US health reforms 'quite dangerous'

Prof Ted Marmor addresses health workers and academics in Dunedin. Photo by Craig Baxter.
Prof Ted Marmor addresses health workers and academics in Dunedin. Photo by Craig Baxter.
A leading United States health commentator told delegates at a health symposium in Dunedin yesterday his country's health reforms were confusing and could be reversed by future governments.

Emeritus Prof Ted Marmor, of Yale University, a public policy and political science expert, said President Barack Obama's health reform was not overly ambitious, and amounted to "Republican-style health reform" by subsidising private healthcare.

During related debates, practically no mention was made of British or European-style universal healthcare, as it would likely have whipped up even more of the ideological fervour which accompanied healthcare changes in the US.

In attempting not to rile his opponents, Mr Obama struck a "quite dangerous and quite weak bargain".

The crux of the reforms was subsidising healthcare insurance so more people could afford it, and tightening the regulation of insurers.

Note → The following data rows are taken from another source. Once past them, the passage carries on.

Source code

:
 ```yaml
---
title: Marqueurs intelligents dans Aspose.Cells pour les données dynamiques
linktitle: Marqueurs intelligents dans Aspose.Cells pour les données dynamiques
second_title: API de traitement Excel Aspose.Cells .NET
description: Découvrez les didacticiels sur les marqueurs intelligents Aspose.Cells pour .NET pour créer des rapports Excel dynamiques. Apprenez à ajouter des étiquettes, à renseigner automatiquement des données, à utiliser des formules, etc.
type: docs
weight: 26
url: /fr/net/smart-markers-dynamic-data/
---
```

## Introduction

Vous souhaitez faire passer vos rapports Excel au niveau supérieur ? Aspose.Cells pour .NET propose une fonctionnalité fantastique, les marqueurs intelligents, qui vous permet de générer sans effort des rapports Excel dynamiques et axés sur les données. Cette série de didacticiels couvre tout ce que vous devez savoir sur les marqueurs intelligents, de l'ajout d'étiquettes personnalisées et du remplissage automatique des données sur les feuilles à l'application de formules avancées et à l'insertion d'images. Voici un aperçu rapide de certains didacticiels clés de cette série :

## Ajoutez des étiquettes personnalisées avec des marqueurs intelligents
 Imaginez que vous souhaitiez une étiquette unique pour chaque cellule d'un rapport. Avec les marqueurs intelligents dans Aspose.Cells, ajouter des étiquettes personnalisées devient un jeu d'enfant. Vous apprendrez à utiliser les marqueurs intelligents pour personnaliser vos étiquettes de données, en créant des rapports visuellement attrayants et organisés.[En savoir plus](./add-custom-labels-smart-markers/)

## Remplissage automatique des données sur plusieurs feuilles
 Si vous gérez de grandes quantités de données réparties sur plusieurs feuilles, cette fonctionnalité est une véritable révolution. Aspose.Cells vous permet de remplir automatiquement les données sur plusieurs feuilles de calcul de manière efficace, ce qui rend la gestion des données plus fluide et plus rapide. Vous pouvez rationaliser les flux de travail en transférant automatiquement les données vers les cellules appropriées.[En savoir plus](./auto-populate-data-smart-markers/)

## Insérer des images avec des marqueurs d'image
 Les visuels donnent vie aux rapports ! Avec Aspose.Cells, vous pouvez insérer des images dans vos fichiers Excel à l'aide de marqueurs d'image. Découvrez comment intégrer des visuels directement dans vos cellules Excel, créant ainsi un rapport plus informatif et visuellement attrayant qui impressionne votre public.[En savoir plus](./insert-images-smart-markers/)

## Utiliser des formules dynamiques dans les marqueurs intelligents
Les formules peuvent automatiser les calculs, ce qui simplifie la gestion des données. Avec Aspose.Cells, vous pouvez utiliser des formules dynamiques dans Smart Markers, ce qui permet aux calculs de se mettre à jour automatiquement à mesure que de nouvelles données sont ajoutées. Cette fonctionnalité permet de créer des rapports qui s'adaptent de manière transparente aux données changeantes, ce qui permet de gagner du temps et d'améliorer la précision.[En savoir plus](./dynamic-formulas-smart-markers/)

More than 50 million Americans have no healthcare insurance, and health expenses are the second most common cause of bankruptcy in the US.

Prof Marmor said the Administration postponed the most expensive parts of the reforms to later years, which could easily be shelved if Republicans came to power in 2012.

The existing healthcare social-assistance programmes, with provision for the old, the very poor, war veterans and the acutely ill, made up a patchwork providing for those most in need, he said.

Passed in March, the reforms were a "patch on the patchwork of medical care".

Although it was an achievement getting them through Congress, the reforms left most Americans confused about what they actually meant.

His preference would have been to increase provisions for assistance programmes like Medicare and Medicaid in the meantime, and then wait for better economic times to pitch a social insurance model.

It was wrong to blame powerful insurance or medical lobbyists for resisting more thorough reform - the powerful institutions of state which diffuse power, the Congress and the Senate, along with political games such as filibustering, meant it was very hard to push changes.

Prof Marmor said, while the US had a strong "almost libertarian" streak, its voice was amplified by shrill broadcasters like Fox News.

Journalistic objectivity was a problem, because going to each "side" of a debate rested on the view the truth must be in the middle, even when dealing with the "craziness" of the extreme right wing.

Healthcare was the biggest industry in the US, worth $US2.5 trillion ($NZ3.3 trillion) last year, which was 17% of gross national product.